Today’s highlight in history: On Oct. 29, 1929, Black Tuesday descended upon the New York Stock Exchange. Prices collapsed amid panic selling and thousands of investors were wiped out as America’s Great Depression began.
Ten years ago: Palestinians burned American and Israeli flags and swore revenge for the assassination of Dr. Fathi Shakaki, the leader of the radical Islamic Jihad and a top architect of terror attacks against Israel. (Shakaki was gunned down three days earlier in Malta, reportedly by Israeli intelligence.)
Five years ago: The wounded destroyer USS Cole departed Aden, Yemen, towed by tugboats to a Norwegian heavy-lift ship to be taken home to repair the gaping hole in its side; 17 sailors were killed in a suicide bombing attack on Oct. 12.
One year ago: Osama bin Laden, in a videotaped statement, directly admitted for the first time that he’d ordered the Sept. 11 attacks and told America “the best way to avoid another Manhattan” was to stop threatening Muslims’ security. Palestinian leader Yasser Arafat was flown to Paris for medical treatment. European Union leaders signed the EU’s first constitution. Chief Justice William H. Rehnquist was sent home after a week in the hospital for treatment of thyroid cancer. Comedian Vaughn Meader, who’d gained fame satirizing President Kennedy, died in Auburn, Maine, at age 68.
On this date:
In 1682, the founder of Pennsylvania, William Penn, landed at what is now Chester, Pa.
In 1901, President McKinley’s assassin, Leon Czolgosz, was electrocuted.
In 1923, the Republic of Turkey was proclaimed.
In 1947, former first lady Frances Cleveland Preston died in Baltimore at age 83.
In 1956, during the Suez Canal crisis, Israel launched an invasion of Egypt’s Sinai Peninsula.

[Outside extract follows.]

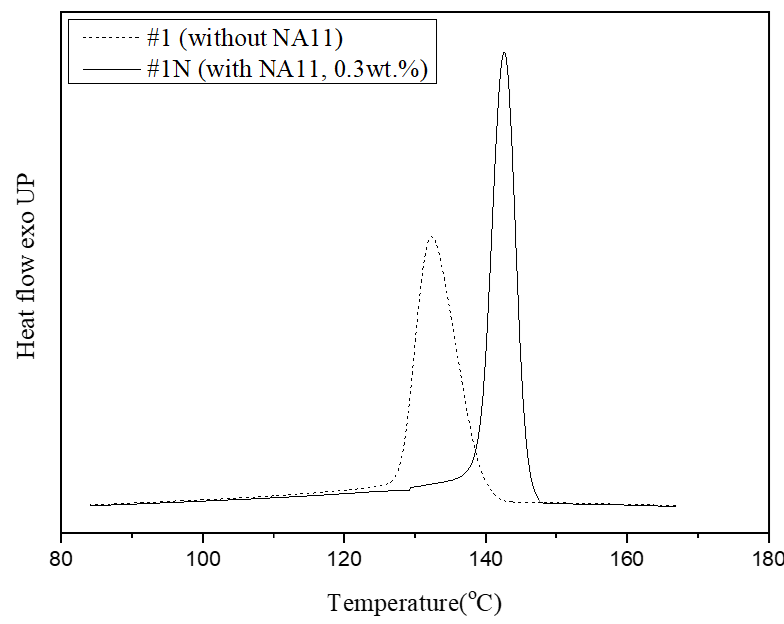
Figure 5. Non-isothermal crystallization peak shifts of PVDF with and without the nucleating agent at 10 °C/min.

In 1964, thieves made off with the Star of India and other gems from the American Museum of Natural History in New York. (The Star and most of the other gems were recovered; three men were convicted of stealing them.)
In 1966, the National Organization for Women was founded.
In 1967, the counter-culture musical “Hair” opened off-Broadway.
In 1979, on the 50th anniversary of the great stock market crash, anti-nuclear protesters tried but failed to shut down the New York Stock Exchange.
In 1998, Sen. John Glenn, at age 77, roared back into space aboard the shuttle Discovery.